Logo Questions Linux Laravel Mysql Ubuntu Git Menu
 

How can I preprocess NLP text (lowercase, remove special characters, remove numbers, remove emails, etc) in one pass?

Tags:

python

pandas

nlp

How can I preprocess NLP text (lowercase, remove special characters, remove numbers, remove emails, etc) in one pass using Python?

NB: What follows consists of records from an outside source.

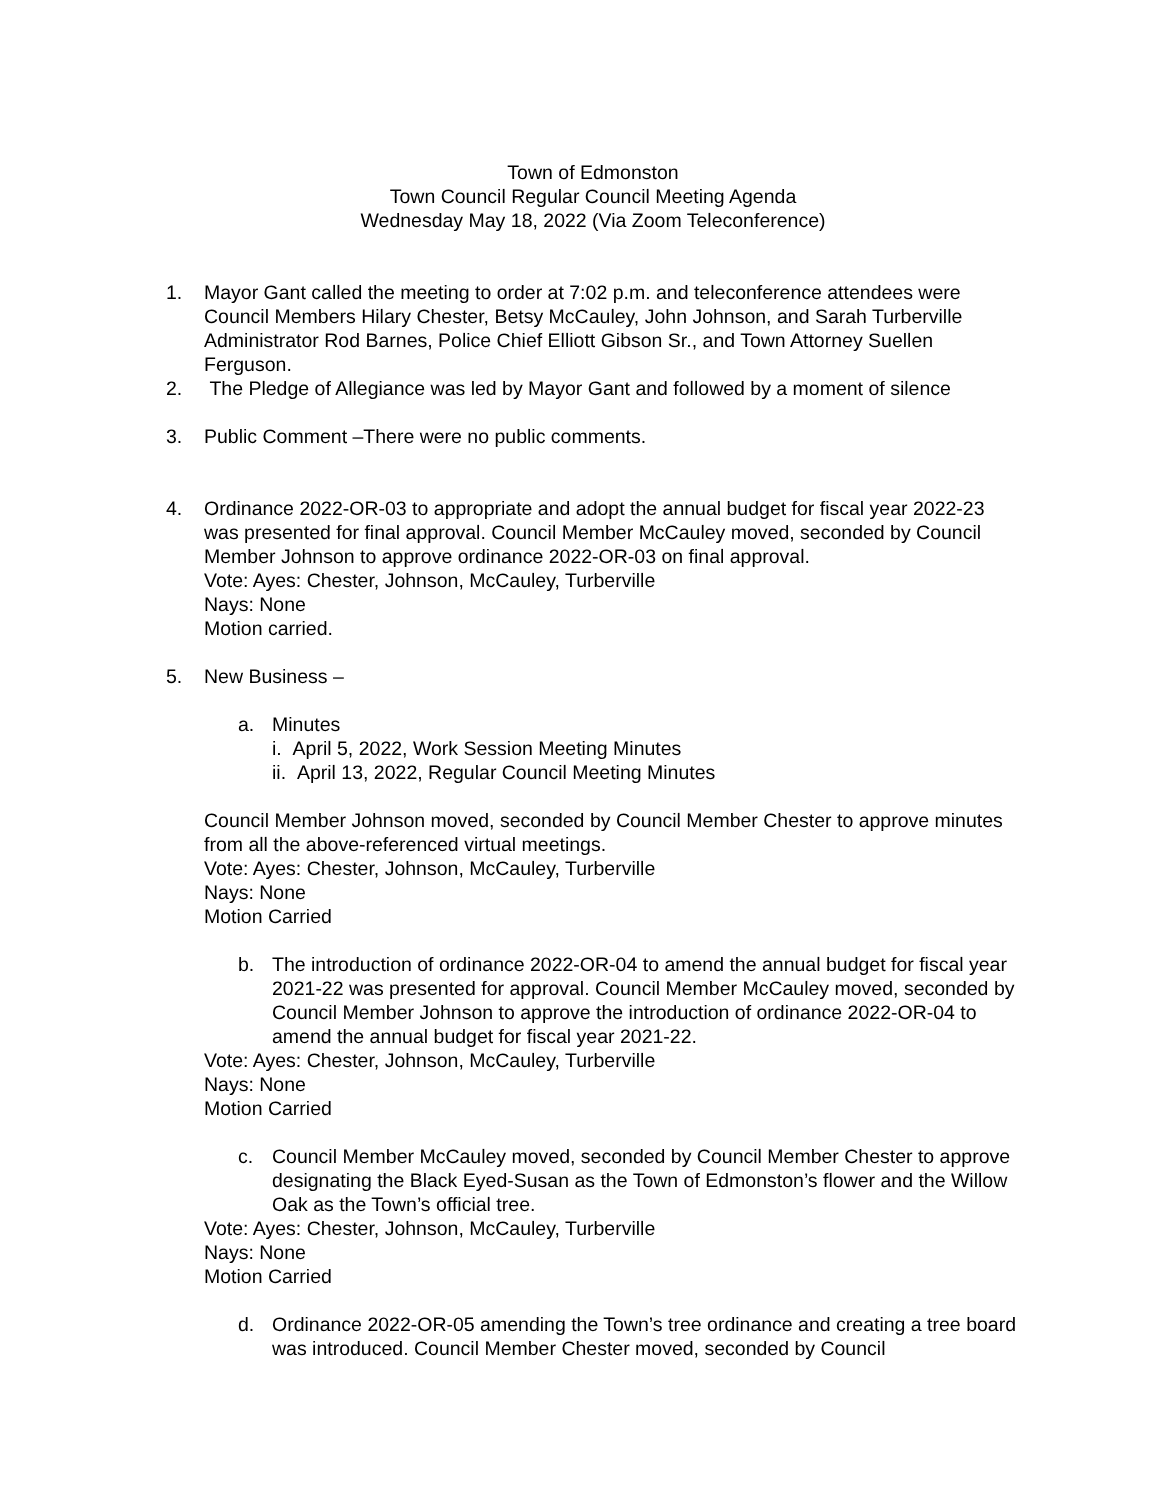Town of Edmonston
Town Council Regular Council Meeting Agenda
Wednesday May 18, 2022 (Via Zoom Teleconference)
1. Mayor Gant called the meeting to order at 7:02 p.m. and teleconference attendees were Council Members Hilary Chester, Betsy McCauley, John Johnson, and Sarah Turberville Administrator Rod Barnes, Police Chief Elliott Gibson Sr., and Town Attorney Suellen Ferguson.
2. The Pledge of Allegiance was led by Mayor Gant and followed by a moment of silence
3. Public Comment –There were no public comments.
4. Ordinance 2022-OR-03 to appropriate and adopt the annual budget for fiscal year 2022-23 was presented for final approval. Council Member McCauley moved, seconded by Council Member Johnson to approve ordinance 2022-OR-03 on final approval.
Vote: Ayes: Chester, Johnson, McCauley, Turberville
Nays: None
Motion carried.
5. New Business –
a. Minutes
i. April 5, 2022, Work Session Meeting Minutes
ii. April 13, 2022, Regular Council Meeting Minutes
Council Member Johnson moved, seconded by Council Member Chester to approve minutes from all the above-referenced virtual meetings.
Vote: Ayes: Chester, Johnson, McCauley, Turberville
Nays: None
Motion Carried
b. The introduction of ordinance 2022-OR-04 to amend the annual budget for fiscal year 2021-22 was presented for approval. Council Member McCauley moved, seconded by Council Member Johnson to approve the introduction of ordinance 2022-OR-04 to amend the annual budget for fiscal year 2021-22.
Vote: Ayes: Chester, Johnson, McCauley, Turberville
Nays: None
Motion Carried
c. Council Member McCauley moved, seconded by Council Member Chester to approve designating the Black Eyed-Susan as the Town of Edmonston’s flower and the Willow Oak as the Town’s official tree.
Vote: Ayes: Chester, Johnson, McCauley, Turberville
Nays: None
Motion Carried
d. Ordinance 2022-OR-05 amending the Town’s tree ordinance and creating a tree board was introduced. Council Member Chester moved, seconded by Council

Here are all the things I want to do to a Pandas dataframe in one pass in python:
1. Lowercase text
2. Remove whitespace
3. Remove numbers
4. Remove special characters
5. Remove emails
6. Remove stop words
7. Remove NAN
8. Remove weblinks
9. Expand contractions (if possible not necessary)
10. Tokenize

Here's how I am doing it all individually:

    def preprocess(self, dataframe):


    self.log.info("In preprocess function.")

    dataframe1 = self.remove_nan(dataframe)
    dataframe2 = self.lowercase(dataframe1)
    dataframe3 = self.remove_whitespace(dataframe2)

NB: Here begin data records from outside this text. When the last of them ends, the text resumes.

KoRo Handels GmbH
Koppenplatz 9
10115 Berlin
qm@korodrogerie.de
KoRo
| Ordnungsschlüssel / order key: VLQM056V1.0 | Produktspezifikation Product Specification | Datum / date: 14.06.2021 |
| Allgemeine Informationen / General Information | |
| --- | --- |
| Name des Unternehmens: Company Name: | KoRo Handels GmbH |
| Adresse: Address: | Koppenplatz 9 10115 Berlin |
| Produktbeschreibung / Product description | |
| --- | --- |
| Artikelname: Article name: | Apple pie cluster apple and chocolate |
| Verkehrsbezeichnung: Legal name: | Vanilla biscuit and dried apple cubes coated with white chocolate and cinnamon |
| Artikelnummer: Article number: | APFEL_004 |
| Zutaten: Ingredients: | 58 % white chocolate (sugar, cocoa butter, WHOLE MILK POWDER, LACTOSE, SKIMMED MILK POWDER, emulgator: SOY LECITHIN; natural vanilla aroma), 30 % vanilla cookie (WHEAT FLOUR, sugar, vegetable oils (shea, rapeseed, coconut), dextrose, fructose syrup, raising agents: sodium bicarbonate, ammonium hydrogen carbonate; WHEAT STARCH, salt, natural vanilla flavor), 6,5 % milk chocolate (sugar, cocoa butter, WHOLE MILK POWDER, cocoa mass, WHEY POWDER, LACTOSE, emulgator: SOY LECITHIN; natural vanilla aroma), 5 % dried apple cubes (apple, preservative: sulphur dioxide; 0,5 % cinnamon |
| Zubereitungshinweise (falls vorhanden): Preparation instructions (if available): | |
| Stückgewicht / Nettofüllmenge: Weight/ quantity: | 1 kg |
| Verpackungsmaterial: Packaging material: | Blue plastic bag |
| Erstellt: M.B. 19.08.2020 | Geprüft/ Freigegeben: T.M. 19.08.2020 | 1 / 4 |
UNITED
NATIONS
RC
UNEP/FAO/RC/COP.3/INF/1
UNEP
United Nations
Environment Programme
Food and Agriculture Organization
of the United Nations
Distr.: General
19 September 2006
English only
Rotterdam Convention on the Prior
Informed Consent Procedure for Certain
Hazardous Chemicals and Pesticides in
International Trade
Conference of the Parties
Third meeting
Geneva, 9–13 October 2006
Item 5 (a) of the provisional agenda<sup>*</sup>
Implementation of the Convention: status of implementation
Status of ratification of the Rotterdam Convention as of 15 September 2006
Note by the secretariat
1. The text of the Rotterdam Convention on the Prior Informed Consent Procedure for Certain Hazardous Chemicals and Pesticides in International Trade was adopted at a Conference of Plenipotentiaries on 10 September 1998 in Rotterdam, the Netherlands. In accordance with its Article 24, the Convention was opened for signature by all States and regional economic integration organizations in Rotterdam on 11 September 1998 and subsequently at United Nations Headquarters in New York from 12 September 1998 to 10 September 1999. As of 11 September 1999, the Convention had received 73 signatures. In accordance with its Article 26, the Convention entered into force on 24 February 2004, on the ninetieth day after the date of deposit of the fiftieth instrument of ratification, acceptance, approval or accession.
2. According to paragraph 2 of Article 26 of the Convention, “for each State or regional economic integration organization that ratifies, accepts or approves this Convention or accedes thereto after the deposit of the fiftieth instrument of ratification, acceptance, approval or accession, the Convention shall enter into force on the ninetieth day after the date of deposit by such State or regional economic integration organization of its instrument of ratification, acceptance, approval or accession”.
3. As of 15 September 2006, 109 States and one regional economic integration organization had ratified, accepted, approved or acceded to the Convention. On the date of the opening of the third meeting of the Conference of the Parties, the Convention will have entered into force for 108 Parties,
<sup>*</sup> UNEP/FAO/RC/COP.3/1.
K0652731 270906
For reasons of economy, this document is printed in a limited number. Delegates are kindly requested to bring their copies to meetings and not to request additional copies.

    # Remove emails and websites before removing special characters
    dataframe4 = self.remove_emails(self, dataframe3)
    dataframe5 = self.remove_website_links(self, dataframe4)

    dataframe6 = self.remove_special_characters(dataframe5)
    dataframe7 - self.remove_numbers(dataframe6)
    self.remove_stop_words(dataframe8) # Doesn't return anything for now
    dataframe7 = self.tokenize(dataframe6)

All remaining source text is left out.